Поэтому, чтобы примирить меня с самим собой в этом отношении и предотвратить то, чтобы определенные выражения, здесь и там разбросанные, произвели малейшее впечатление на читателя с деликатными чувствами, я должен заметить, что ничто не было бы так легко, как смягчить многие отрывки, где политик, кажется, вырвал перо из рук частного гражданина: но поскольку я пишу только для тех, кто может следить за тесным рассуждением и обращать внимание на общий охват всего исследования, я намеренно не сделал никаких исправлений; но продолжал рисовать в самых сильных красках каждое неудобство, которое должно затрагивать определенных индивидов, живущих при наших свободных современных правительствах, всякий раз, когда мудрый государственный деятель берется за исправление старых злоупотреблений, проистекающих из праздности, лени или мошенничества в низших классах, произвольных юрисдикций в высших и небрежности в управлении по отношению к интересам тех и других. Чем более болезненно и опасно какое-либо лечение, тем более люди должны быть осторожны в избегании болезни. Это подводит меня к тому, чтобы сказать слово о связи между теорией морали и теорией политики.
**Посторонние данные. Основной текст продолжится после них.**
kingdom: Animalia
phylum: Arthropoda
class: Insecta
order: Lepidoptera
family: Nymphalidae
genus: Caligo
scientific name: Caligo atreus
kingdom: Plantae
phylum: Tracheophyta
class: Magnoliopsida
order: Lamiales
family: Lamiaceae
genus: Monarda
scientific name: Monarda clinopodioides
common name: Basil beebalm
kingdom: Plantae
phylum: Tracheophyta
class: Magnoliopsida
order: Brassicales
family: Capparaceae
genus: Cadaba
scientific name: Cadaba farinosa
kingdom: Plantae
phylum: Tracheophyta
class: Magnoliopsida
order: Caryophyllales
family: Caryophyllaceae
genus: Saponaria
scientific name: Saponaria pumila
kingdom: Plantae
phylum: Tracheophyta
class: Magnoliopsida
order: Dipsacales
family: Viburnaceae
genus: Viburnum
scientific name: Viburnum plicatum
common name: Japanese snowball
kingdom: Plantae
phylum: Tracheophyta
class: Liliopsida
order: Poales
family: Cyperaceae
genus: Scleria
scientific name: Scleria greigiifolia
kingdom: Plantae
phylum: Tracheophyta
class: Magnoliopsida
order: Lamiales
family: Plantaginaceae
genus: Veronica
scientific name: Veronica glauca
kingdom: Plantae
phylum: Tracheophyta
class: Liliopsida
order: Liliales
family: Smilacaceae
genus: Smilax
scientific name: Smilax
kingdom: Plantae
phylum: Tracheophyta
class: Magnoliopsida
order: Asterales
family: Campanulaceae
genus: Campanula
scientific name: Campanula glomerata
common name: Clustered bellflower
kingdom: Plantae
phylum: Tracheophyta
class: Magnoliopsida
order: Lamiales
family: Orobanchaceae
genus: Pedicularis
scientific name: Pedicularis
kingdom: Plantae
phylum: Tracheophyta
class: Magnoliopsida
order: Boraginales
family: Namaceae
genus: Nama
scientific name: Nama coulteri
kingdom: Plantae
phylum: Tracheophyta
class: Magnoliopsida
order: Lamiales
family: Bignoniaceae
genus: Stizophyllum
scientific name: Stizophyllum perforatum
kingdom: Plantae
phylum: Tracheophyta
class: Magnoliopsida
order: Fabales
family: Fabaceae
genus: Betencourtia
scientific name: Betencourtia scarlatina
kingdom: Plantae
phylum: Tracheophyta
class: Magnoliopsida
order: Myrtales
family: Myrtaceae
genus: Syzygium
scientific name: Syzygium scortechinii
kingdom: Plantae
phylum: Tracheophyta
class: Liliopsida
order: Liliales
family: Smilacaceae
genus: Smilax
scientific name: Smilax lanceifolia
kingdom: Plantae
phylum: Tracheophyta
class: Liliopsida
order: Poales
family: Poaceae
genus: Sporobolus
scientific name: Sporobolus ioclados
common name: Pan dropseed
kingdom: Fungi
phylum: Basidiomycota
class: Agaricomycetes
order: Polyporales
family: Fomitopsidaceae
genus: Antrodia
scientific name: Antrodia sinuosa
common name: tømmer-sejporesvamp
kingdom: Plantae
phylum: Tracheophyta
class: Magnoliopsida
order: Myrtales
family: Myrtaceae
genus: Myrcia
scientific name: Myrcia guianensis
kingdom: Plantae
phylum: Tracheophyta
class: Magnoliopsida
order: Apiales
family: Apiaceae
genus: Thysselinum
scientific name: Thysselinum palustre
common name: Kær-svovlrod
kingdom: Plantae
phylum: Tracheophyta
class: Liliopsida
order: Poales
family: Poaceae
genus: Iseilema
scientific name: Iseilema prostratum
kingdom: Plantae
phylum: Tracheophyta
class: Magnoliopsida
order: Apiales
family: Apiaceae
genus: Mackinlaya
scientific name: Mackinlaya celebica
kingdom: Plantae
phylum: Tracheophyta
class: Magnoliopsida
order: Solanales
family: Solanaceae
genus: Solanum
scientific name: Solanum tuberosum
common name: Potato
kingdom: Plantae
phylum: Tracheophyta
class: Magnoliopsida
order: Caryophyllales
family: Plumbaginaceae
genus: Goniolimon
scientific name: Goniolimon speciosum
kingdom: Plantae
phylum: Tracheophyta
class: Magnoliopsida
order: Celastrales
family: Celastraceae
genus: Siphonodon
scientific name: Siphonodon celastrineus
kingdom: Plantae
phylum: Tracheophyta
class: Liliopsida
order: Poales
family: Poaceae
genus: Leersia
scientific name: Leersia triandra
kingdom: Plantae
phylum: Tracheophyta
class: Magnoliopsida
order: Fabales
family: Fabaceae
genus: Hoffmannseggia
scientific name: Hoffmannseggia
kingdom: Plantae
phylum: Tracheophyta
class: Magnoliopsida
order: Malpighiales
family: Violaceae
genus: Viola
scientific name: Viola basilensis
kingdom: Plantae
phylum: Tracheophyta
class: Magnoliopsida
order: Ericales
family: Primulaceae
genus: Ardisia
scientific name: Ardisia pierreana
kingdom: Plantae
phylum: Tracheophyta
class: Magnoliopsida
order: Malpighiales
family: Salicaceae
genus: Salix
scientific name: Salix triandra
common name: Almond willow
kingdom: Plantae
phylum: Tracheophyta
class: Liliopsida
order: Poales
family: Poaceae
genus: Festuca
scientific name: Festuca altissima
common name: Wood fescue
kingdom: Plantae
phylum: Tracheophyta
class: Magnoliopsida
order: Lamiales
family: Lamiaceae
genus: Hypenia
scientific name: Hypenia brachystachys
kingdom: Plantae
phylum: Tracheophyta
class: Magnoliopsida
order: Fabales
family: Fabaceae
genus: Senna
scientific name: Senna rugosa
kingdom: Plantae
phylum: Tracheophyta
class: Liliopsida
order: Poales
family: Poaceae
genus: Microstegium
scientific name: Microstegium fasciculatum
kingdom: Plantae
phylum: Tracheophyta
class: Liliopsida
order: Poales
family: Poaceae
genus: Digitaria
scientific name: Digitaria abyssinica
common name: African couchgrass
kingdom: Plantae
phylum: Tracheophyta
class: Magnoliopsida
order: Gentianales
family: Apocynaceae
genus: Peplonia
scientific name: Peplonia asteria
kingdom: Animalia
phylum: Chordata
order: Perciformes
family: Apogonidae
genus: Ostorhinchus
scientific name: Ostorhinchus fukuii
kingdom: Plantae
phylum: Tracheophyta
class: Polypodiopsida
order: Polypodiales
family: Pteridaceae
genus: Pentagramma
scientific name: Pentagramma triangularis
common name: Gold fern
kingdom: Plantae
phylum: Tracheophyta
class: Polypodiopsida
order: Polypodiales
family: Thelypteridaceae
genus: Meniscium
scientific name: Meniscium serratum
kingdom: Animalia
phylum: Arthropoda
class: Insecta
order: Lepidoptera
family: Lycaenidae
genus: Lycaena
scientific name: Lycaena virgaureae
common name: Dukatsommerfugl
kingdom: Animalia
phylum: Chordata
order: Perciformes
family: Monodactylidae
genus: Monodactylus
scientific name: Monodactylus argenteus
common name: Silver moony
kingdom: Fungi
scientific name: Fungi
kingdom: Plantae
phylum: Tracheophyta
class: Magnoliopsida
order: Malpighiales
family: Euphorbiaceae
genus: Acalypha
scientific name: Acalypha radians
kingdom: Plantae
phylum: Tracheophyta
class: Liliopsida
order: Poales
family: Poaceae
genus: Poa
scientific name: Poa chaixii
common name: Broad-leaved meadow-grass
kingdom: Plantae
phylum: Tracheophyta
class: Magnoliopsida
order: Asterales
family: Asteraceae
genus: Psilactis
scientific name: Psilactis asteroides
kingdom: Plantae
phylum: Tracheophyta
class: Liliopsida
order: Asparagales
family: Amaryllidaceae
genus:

Я принимаю за общую максиму, что характеристика хорошего действия состоит в соответствии между мотивом и долгом действующего лица. Если бы на земле был только один человек, его долг не содержал бы иных предписаний, кроме тех, что продиктованы себялюбием. Если он становится отцом, мужем, другом, его себялюбие немедленно подпадает под ограничения: он должен удерживать от себя и отдавать своим детям; он должен уметь жертвовать некоторыми своими прихотями, чтобы время от времени удовлетворять прихоти своей жены или друга. Если он становится судьей, магистратом, он должен часто забывать, что он друг или отец: и если он возвышается до государственного деятеля, он должен игнорировать многие другие привязанности, более всеобъемлющие, такие как семья, место рождения и даже, в определенных случаях, его родная страна. Его долг здесь становится относительным к общему благу того общества, главой которого он является: и как смерть преступника не может быть вменена судье, который его осуждает, так и конкретное неудобство, возникшее для индивида вследствие шага, предпринятого для общей реформы, не может быть вменено тому, кто стоит у руля правительства.